#### Task instructions:
Please give these rows again with "ZAP" swapped for "Zed Attack Proxy" everywhere it appears, changing nothing else, and leave the pictures out.

#### Given records:
--------------------
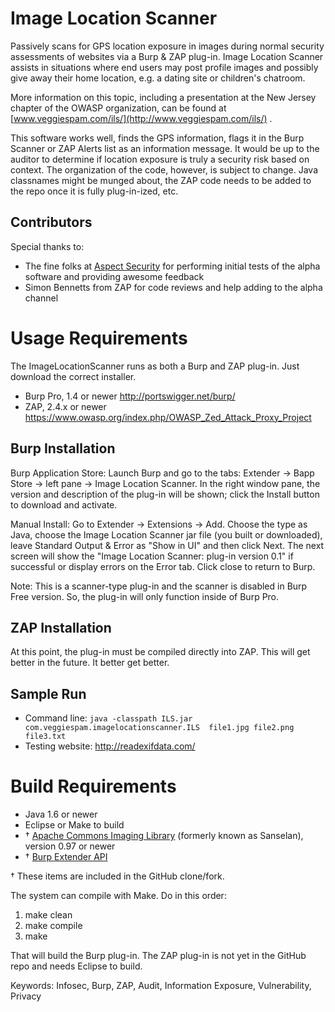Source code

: # Image Location Scanner

Passively scans for GPS location exposure in images during normal
security assessments of websites via a Burp & ZAP plug-in.  Image
Location Scanner assists in situations where end users may post profile
images and possibly give away their home location, e.g. a dating site or
children's chatroom.

More information on this topic, including a presentation at the New
Jersey chapter of the OWASP organization, can be found at
[www.veggiespam.com/ils/](http://www.veggiespam.com/ils/) .

This software works well, finds the GPS information, flags it in the
Burp Scanner or ZAP Alerts list as an information message.  It would be
up to the auditor to determine if location exposure is truly a security
risk based on context.  The organization of the code, however, is
subject to change.  Java classnames might be munged about, the ZAP code
needs to be added to the repo once it is fully plug-in-ized, etc.  

## Contributors

Special thanks to:

* The fine folks at [Aspect Security](https://www.aspectsecurity.com/) for
  performing initial tests of the alpha software and providing awesome
  feedback
* Simon Bennetts from ZAP for code reviews and help adding to the alpha
  channel

# Usage Requirements
The ImageLocationScanner runs as both a Burp and ZAP plug-in.  Just
download the correct installer.

* Burp Pro, 1.4 or newer
  http://portswigger.net/burp/
* ZAP, 2.4.x or newer
  https://www.owasp.org/index.php/OWASP_Zed_Attack_Proxy_Project

## Burp Installation

Burp Application Store: Launch Burp and go to the tabs: Extender &rarr;
Bapp Store &rarr; left pane &rarr; Image Location Scanner.  In the right window pane, the
version and description of the plug-in will be shown; click the Install
button to download and activate.

Manual Install: Go to Extender &rarr; Extensions &rarr; Add.  Choose the
type as Java, choose the Image Location Scanner jar file (you built or
downloaded), leave Standard Output & Error as "Show in UI" and then
click Next.  The next screen will show the "Image Location Scanner:
plug-in version 0.1" if successful or display errors on the Error tab.
Click close to return to Burp.

Note: This is a scanner-type plug-in and the scanner is disabled in Burp
Free version.  So, the plug-in will only function inside of Burp Pro.

## ZAP Installation

At this point, the plug-in must be compiled directly into ZAP.  This will
get better in the future.  It better get better.

## Sample Run

* Command line: `java -classpath ILS.jar
  com.veggiespam.imagelocationscanner.ILS  file1.jpg file2.png
  file3.txt`
* Testing website: http://readexifdata.com/ 


# Build Requirements

* Java 1.6 or newer
* Eclipse or Make to build
* &dagger; [Apache Commons Imaging Library](http://commons.apache.org/proper/commons-imaging/)
  (formerly known as Sanselan), version 0.97 or newer
* &dagger; [Burp Extender API](http://portswigger.net/burp/extender/api/burp_extender_api.zip) 

&dagger; These items are included in the GitHub clone/fork.

The system can compile with Make.  Do in this order:

1. make clean
2. make compile
3. make

That will build the Burp plug-in.  The ZAP plug-in is not yet in the
GitHub repo and needs Eclipse to build.

Keywords: Infosec, Burp, ZAP, Audit, Information Exposure, Vulnerability, Privacy

<!--
vim: sw=4 tw=72 spell
-->

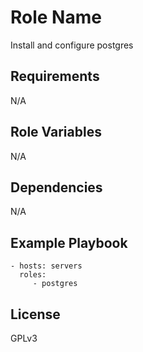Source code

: Role Name
=========

Install and configure postgres

Requirements
------------

N/A

Role Variables
--------------

N/A

Dependencies
------------

N/A

Example Playbook
----------------

    - hosts: servers
      roles:
         - postgres

License
-------

GPLv3
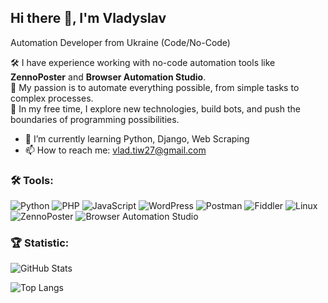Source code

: ## Hi there 👋, I'm Vladyslav

Automation Developer from Ukraine (Code/No-Code)

🛠️ I have experience working with no-code automation tools like **ZennoPoster** and **Browser Automation Studio**.  
🤖 My passion is to automate everything possible, from simple tasks to complex processes.  
🚀 In my free time, I explore new technologies, build bots, and push the boundaries of programming possibilities.

- 🌱 I’m currently learning Python, Django, Web Scraping
- 📫 How to reach me: [vlad.tiw27@gmail.com](vlad.tiw27@gmail.com)

### 🛠️ Tools:

![Python](https://img.shields.io/badge/-Python-3776AB?logo=python&logoColor=fff&style=flat)
![PHP](https://img.shields.io/badge/-PHP-777BB4?logo=php&logoColor=fff&style=flat)
![JavaScript](https://img.shields.io/badge/-JavaScript-F7DF1E?logo=javascript&logoColor=000&style=flat)
![WordPress](https://img.shields.io/badge/-WordPress-21759B?logo=wordpress&logoColor=fff&style=flat)
![Postman](https://img.shields.io/badge/-Postman-FF6C37?logo=postman&logoColor=fff&style=flat)
![Fiddler](https://img.shields.io/badge/-Fiddler-58595B?logo=fiddler&logoColor=fff&style=flat)
![Linux](https://img.shields.io/badge/-Linux-FCC624?logo=linux&logoColor=000&style=flat)
![ZennoPoster](https://img.shields.io/badge/-ZennoPoster-378CE9?style=flat)
![Browser Automation Studio](https://img.shields.io/badge/-Browser%20Automation%20Studio-000000?style=flat)




### 🏆 Statistic:
![GitHub Stats](https://github-readme-stats.vercel.app/api?username=tyshchenko-dev&show_icons=true&theme=radical)

![Top Langs](https://github-readme-stats.vercel.app/api/top-langs/?username=tyshchenko-dev&layout=compact&theme=radical)
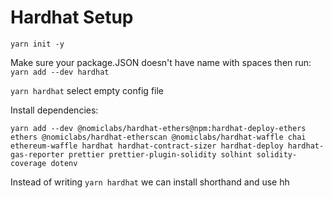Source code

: # Hardhat Setup

`yarn init -y`

Make sure your package.JSON doesn't have name with spaces then run:  `yarn add --dev hardhat`

`yarn hardhat` select empty config file

Install dependencies:

`yarn add --dev @nomiclabs/hardhat-ethers@npm:hardhat-deploy-ethers ethers @nomiclabs/hardhat-etherscan @nomiclabs/hardhat-waffle chai ethereum-waffle hardhat hardhat-contract-sizer hardhat-deploy hardhat-gas-reporter prettier prettier-plugin-solidity solhint solidity-coverage dotenv`

Instead of writing `yarn hardhat` we can install shorthand and use hh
--------------------
#### Output of the exercise:
Source code

: # Image Location Scanner

Passively scans for GPS location exposure in images during normal
security assessments of websites via a Burp & Zed Attack Proxy plug-in.  Image
Location Scanner assists in situations where end users may post profile
images and possibly give away their home location, e.g. a dating site or
children's chatroom.

More information on this topic, including a presentation at the New
Jersey chapter of the OWASP organization, can be found at
[www.veggiespam.com/ils/](http://www.veggiespam.com/ils/) .

This software works well, finds the GPS information, flags it in the
Burp Scanner or Zed Attack Proxy Alerts list as an information message.  It would be
up to the auditor to determine if location exposure is truly a security
risk based on context.  The organization of the code, however, is
subject to change.  Java classnames might be munged about, the Zed Attack Proxy code
needs to be added to the repo once it is fully plug-in-ized, etc.  

## Contributors

Special thanks to:

* The fine folks at [Aspect Security](https://www.aspectsecurity.com/) for
  performing initial tests of the alpha software and providing awesome
  feedback
* Simon Bennetts from Zed Attack Proxy for code reviews and help adding to the alpha
  channel

# Usage Requirements
The ImageLocationScanner runs as both a Burp and Zed Attack Proxy plug-in.  Just
download the correct installer.

* Burp Pro, 1.4 or newer
  http://portswigger.net/burp/
* Zed Attack Proxy, 2.4.x or newer
  https://www.owasp.org/index.php/OWASP_Zed_Attack_Proxy_Project

## Burp Installation

Burp Application Store: Launch Burp and go to the tabs: Extender &rarr;
Bapp Store &rarr; left pane &rarr; Image Location Scanner.  In the right window pane, the
version and description of the plug-in will be shown; click the Install
button to download and activate.

Manual Install: Go to Extender &rarr; Extensions &rarr; Add.  Choose the
type as Java, choose the Image Location Scanner jar file (you built or
downloaded), leave Standard Output & Error as "Show in UI" and then
click Next.  The next screen will show the "Image Location Scanner:
plug-in version 0.1" if successful or display errors on the Error tab.
Click close to return to Burp.

Note: This is a scanner-type plug-in and the scanner is disabled in Burp
Free version.  So, the plug-in will only function inside of Burp Pro.

## Zed Attack Proxy Installation

At this point, the plug-in must be compiled directly into Zed Attack Proxy.  This will
get better in the future.  It better get better.

## Sample Run

* Command line: `java -classpath ILS.jar
  com.veggiespam.imagelocationscanner.ILS  file1.jpg file2.png
  file3.txt`
* Testing website: http://readexifdata.com/ 


# Build Requirements

* Java 1.6 or newer
* Eclipse or Make to build
* &dagger; [Apache Commons Imaging Library](http://commons.apache.org/proper/commons-imaging/)
  (formerly known as Sanselan), version 0.97 or newer
* &dagger; [Burp Extender API](http://portswigger.net/burp/extender/api/burp_extender_api.zip) 

&dagger; These items are included in the GitHub clone/fork.

The system can compile with Make.  Do in this order:

1. make clean
2. make compile
3. make

That will build the Burp plug-in.  The Zed Attack Proxy plug-in is not yet in the
GitHub repo and needs Eclipse to build.

Keywords: Infosec, Burp, Zed Attack Proxy, Audit, Information Exposure, Vulnerability, Privacy

<!--
vim: sw=4 tw=72 spell
-->

Source code

: Role Name
=========

Install and configure postgres

Requirements
------------

N/A

Role Variables
--------------

N/A

Dependencies
------------

N/A

Example Playbook
----------------

    - hosts: servers
      roles:
         - postgres

License
-------

GPLv3
Source code

: ## Hi there 👋, I'm Vladyslav

Automation Developer from Ukraine (Code/No-Code)

🛠️ I have experience working with no-code automation tools like **ZennoPoster** and **Browser Automation Studio**.  
🤖 My passion is to automate everything possible, from simple tasks to complex processes.  
🚀 In my free time, I explore new technologies, build bots, and push the boundaries of programming possibilities.

- 🌱 I’m currently learning Python, Django, Web Scraping
- 📫 How to reach me: [vlad.tiw27@gmail.com](vlad.tiw27@gmail.com)

### 🛠️ Tools:

![Python](https://img.shields.io/badge/-Python-3776AB?logo=python&logoColor=fff&style=flat)
![PHP](https://img.shields.io/badge/-PHP-777BB4?logo=php&logoColor=fff&style=flat)
![JavaScript](https://img.shields.io/badge/-JavaScript-F7DF1E?logo=javascript&logoColor=000&style=flat)
![WordPress](https://img.shields.io/badge/-WordPress-21759B?logo=wordpress&logoColor=fff&style=flat)
![Postman](https://img.shields.io/badge/-Postman-FF6C37?logo=postman&logoColor=fff&style=flat)
![Fiddler](https://img.shields.io/badge/-Fiddler-58595B?logo=fiddler&logoColor=fff&style=flat)
![Linux](https://img.shields.io/badge/-Linux-FCC624?logo=linux&logoColor=000&style=flat)
![ZennoPoster](https://img.shields.io/badge/-ZennoPoster-378CE9?style=flat)
![Browser Automation Studio](https://img.shields.io/badge/-Browser%20Automation%20Studio-000000?style=flat)




### 🏆 Statistic:
![GitHub Stats](https://github-readme-stats.vercel.app/api?username=tyshchenko-dev&show_icons=true&theme=radical)

![Top Langs](https://github-readme-stats.vercel.app/api/top-langs/?username=tyshchenko-dev&layout=compact&theme=radical)
Source code

: # Hardhat Setup

`yarn init -y`

Make sure your package.JSON doesn't have name with spaces then run:  `yarn add --dev hardhat`

`yarn hardhat` select empty config file

Install dependencies:

`yarn add --dev @nomiclabs/hardhat-ethers@npm:hardhat-deploy-ethers ethers @nomiclabs/hardhat-etherscan @nomiclabs/hardhat-waffle chai ethereum-waffle hardhat hardhat-contract-sizer hardhat-deploy hardhat-gas-reporter prettier prettier-plugin-solidity solhint solidity-coverage dotenv`

Instead of writing `yarn hardhat` we can install shorthand and use hh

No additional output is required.